WHAT YOU HAVE TO DO: Copy exactly the lines from the one containing "exposure_s: 1/260" through the last line of the records below, including both, and leave out any pictures.

[Dataset entries]
━━━━━━

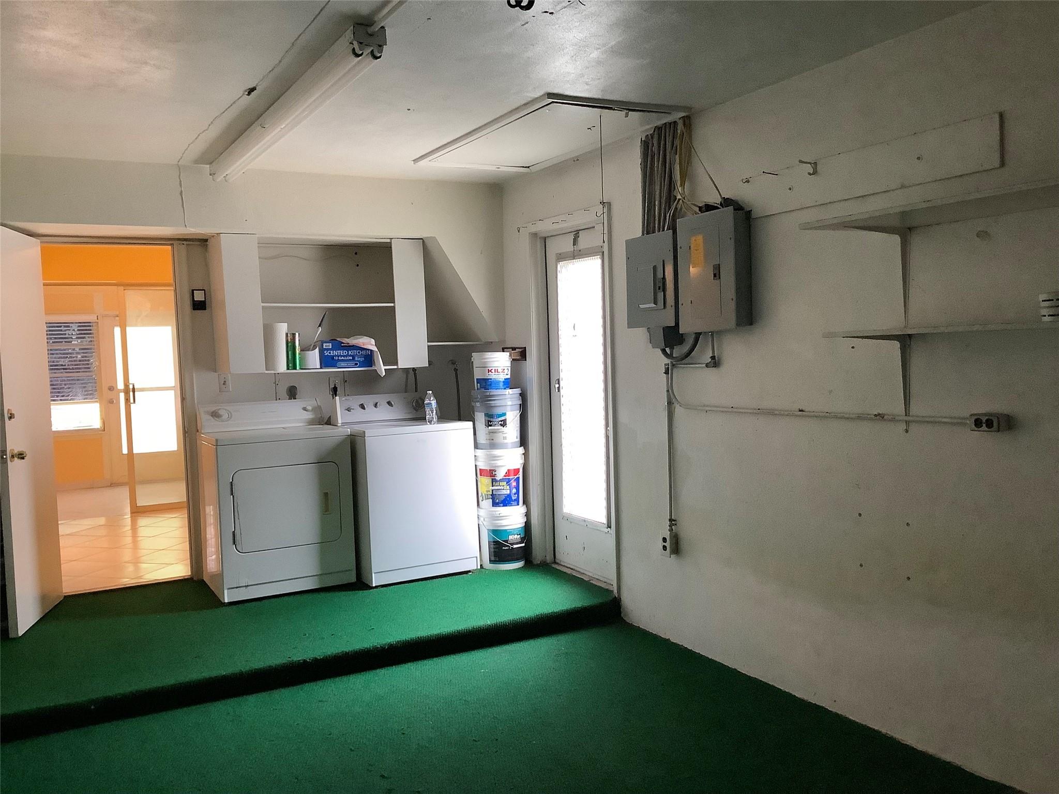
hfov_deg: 58.4
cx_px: 530
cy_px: 397
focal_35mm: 31
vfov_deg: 45.4
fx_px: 948
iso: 400
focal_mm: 3.3
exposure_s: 1/60
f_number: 2.4
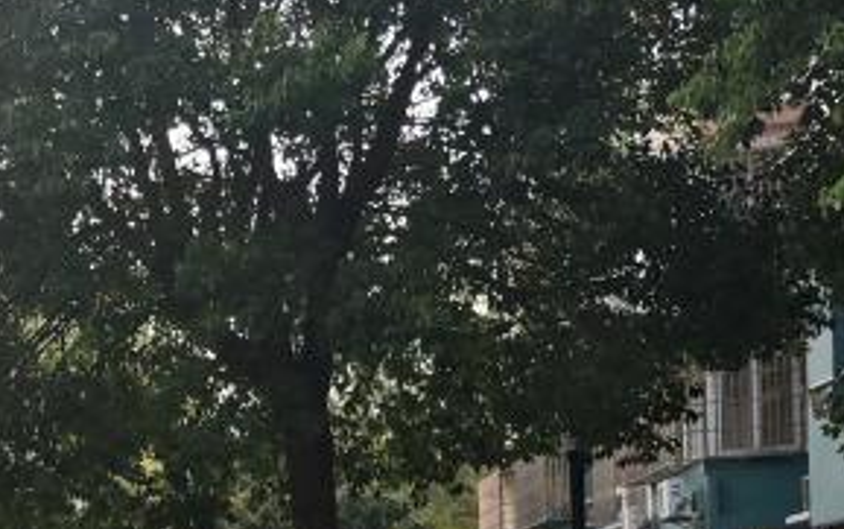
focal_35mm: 90
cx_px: 61
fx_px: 2071
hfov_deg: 22.4
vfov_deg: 13.3
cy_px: 916
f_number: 2
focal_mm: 8.72
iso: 50
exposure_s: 1/612
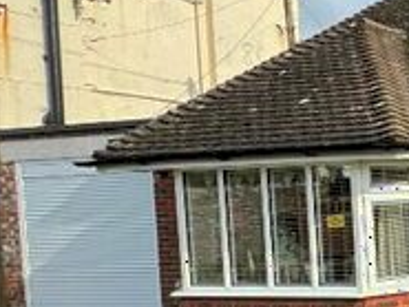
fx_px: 627
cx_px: 730
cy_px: 195
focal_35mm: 53
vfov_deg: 27.4
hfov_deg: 22.2
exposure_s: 1/381
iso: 40
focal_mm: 2.22
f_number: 2.2
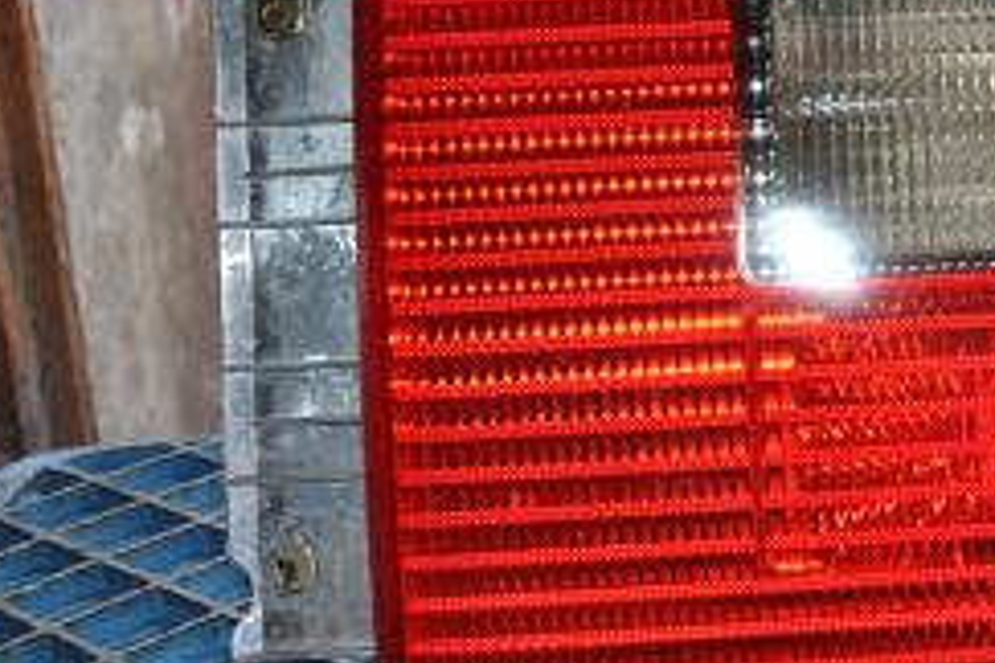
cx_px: 962
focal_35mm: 74
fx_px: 2045
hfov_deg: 26.1
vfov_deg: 18.4
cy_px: 229
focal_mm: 24
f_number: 3.8
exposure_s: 1/125
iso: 250
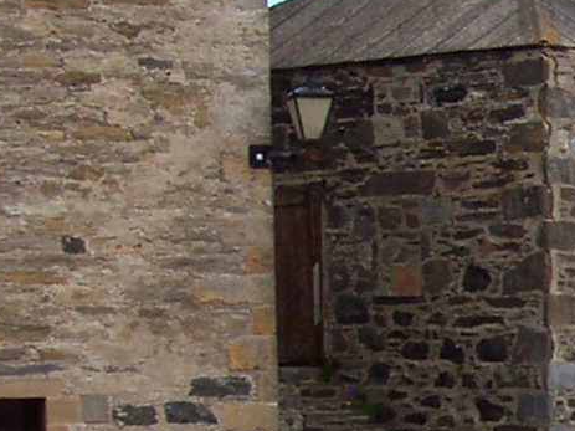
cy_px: 385
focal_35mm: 209
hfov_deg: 8.9
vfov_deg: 7.1
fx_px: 3471
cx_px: 1138
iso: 80
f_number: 5.6
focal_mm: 7
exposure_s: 1/260
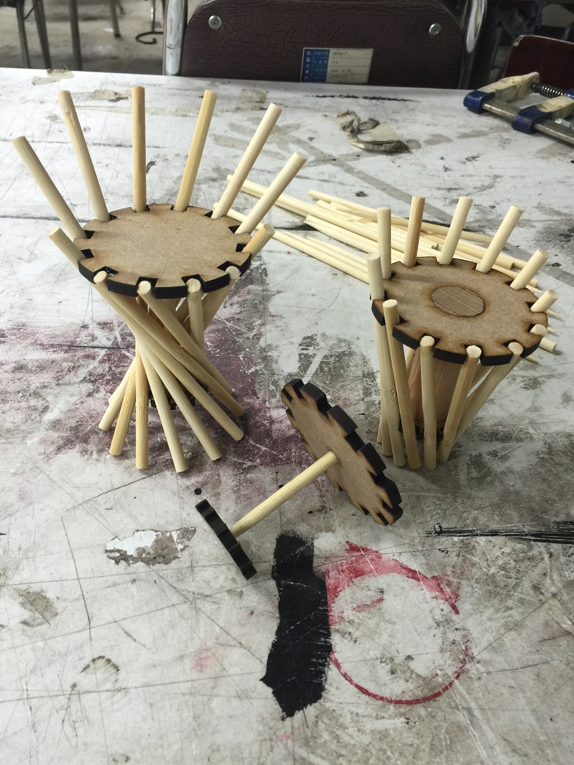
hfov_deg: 48.2
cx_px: 287
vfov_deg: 61.6
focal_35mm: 29
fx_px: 641
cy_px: 382
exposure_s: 1/15
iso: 32
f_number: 2.2
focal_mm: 4.15
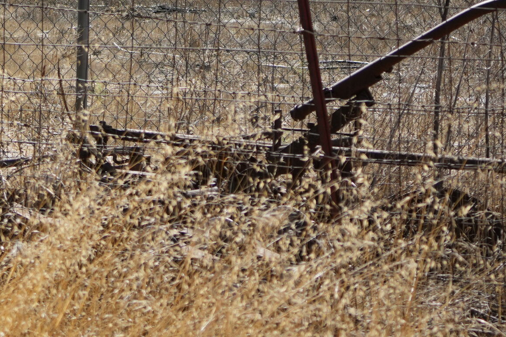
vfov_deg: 7.2
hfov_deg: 10.9
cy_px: -230
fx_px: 2628
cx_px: -22
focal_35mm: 187
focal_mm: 50
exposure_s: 1/2500
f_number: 4.5
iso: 500
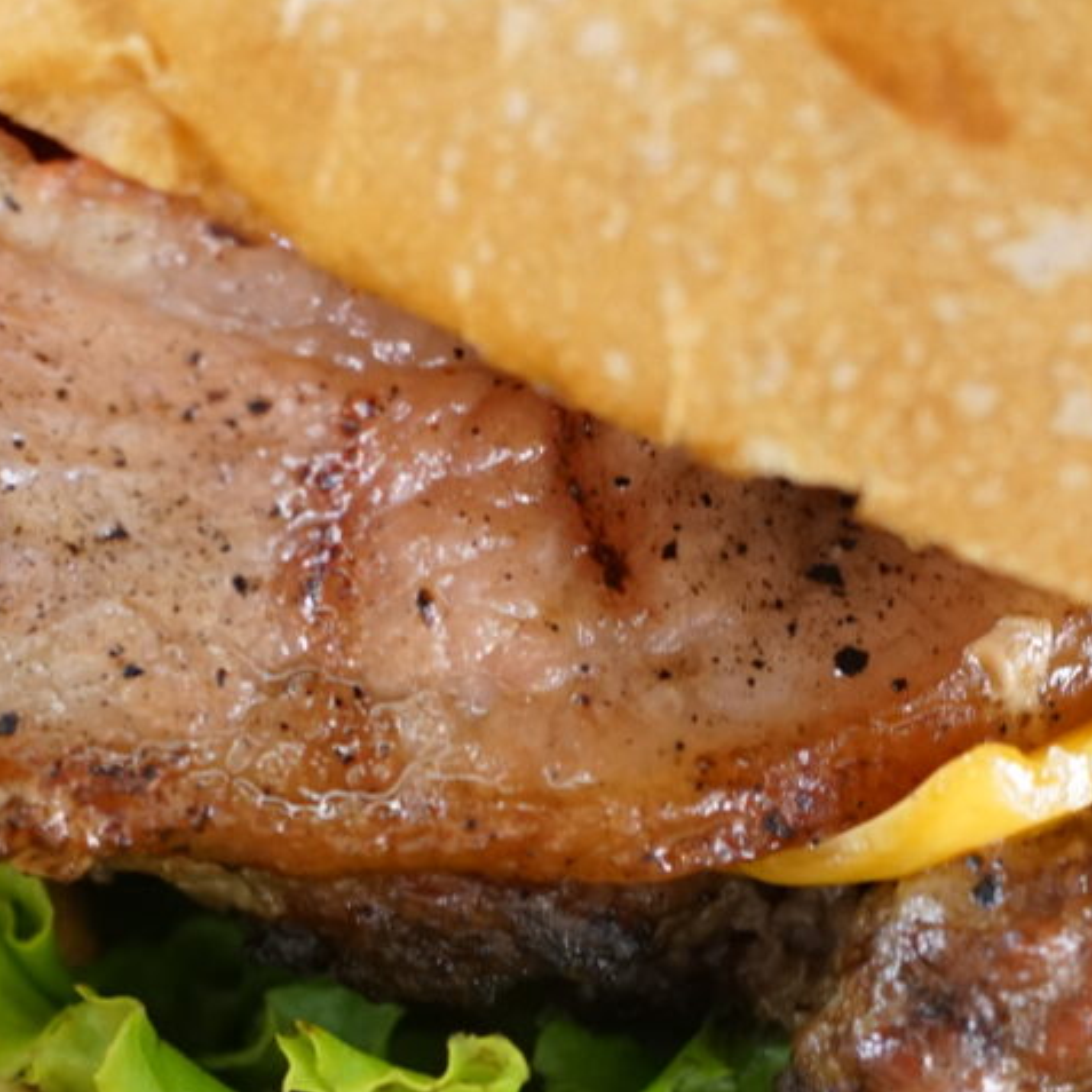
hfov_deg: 7.7
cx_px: 636
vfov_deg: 7.6
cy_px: 1181
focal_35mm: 228
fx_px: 8137
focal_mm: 50
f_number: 3.5
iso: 1250
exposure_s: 1/30
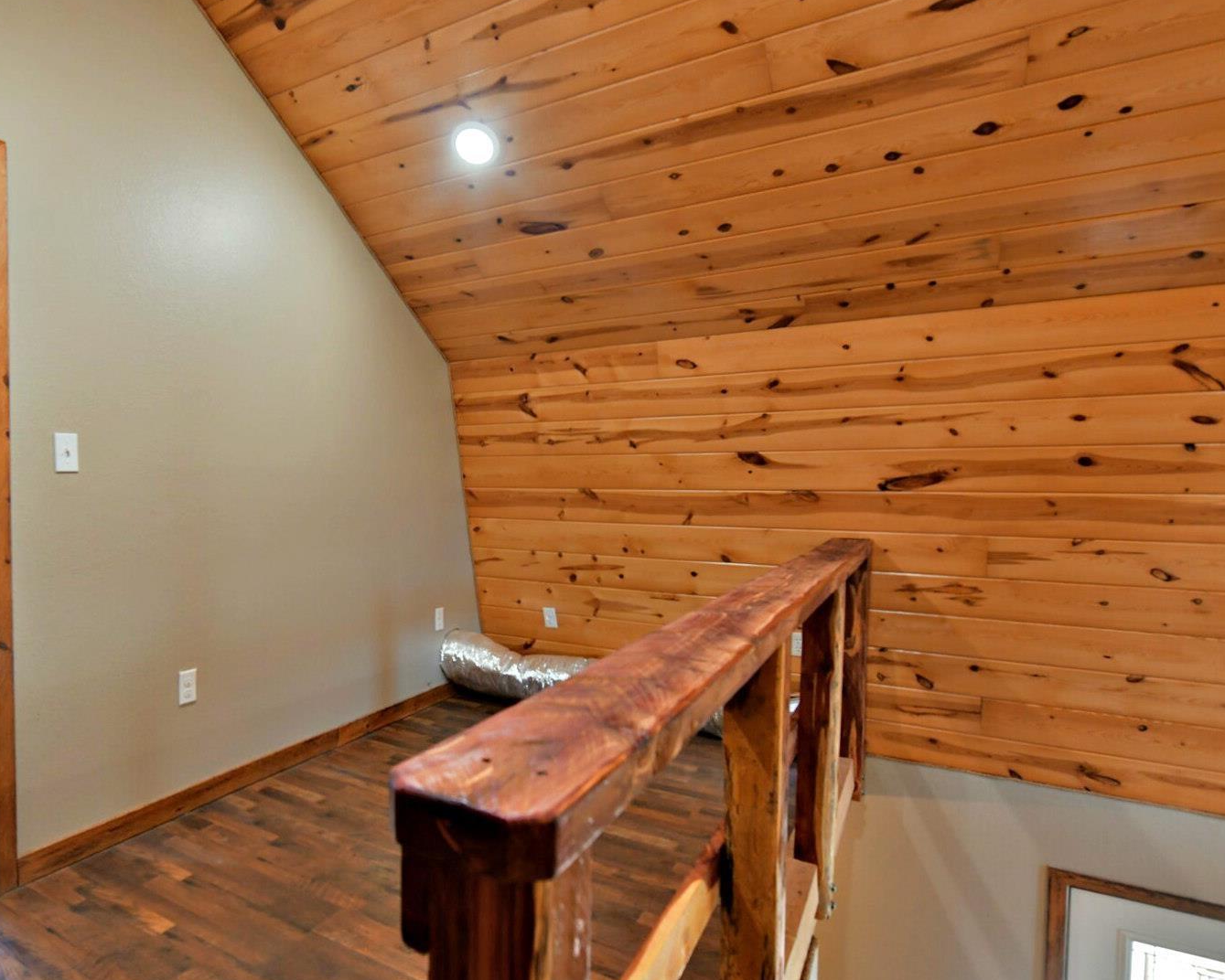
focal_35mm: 20
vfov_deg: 68.1
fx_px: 725
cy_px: 509
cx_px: 424
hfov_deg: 78.1
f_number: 5
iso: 2500
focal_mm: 14
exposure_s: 1/100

━━━━━━

RESPONSE TO THIS TASK:
exposure_s: 1/260
hfov_deg: 48.2
cx_px: 287
vfov_deg: 61.6
focal_35mm: 29
fx_px: 641
cy_px: 382
exposure_s: 1/15
iso: 32
f_number: 2.2
focal_mm: 4.15
vfov_deg: 7.2
hfov_deg: 10.9
cy_px: -230
fx_px: 2628
cx_px: -22
focal_35mm: 187
focal_mm: 50
exposure_s: 1/2500
f_number: 4.5
iso: 500
hfov_deg: 7.7
cx_px: 636
vfov_deg: 7.6
cy_px: 1181
focal_35mm: 228
fx_px: 8137
focal_mm: 50
f_number: 3.5
iso: 1250
exposure_s: 1/30
focal_35mm: 20
vfov_deg: 68.1
fx_px: 725
cy_px: 509
cx_px: 424
hfov_deg: 78.1
f_number: 5
iso: 2500
focal_mm: 14
exposure_s: 1/100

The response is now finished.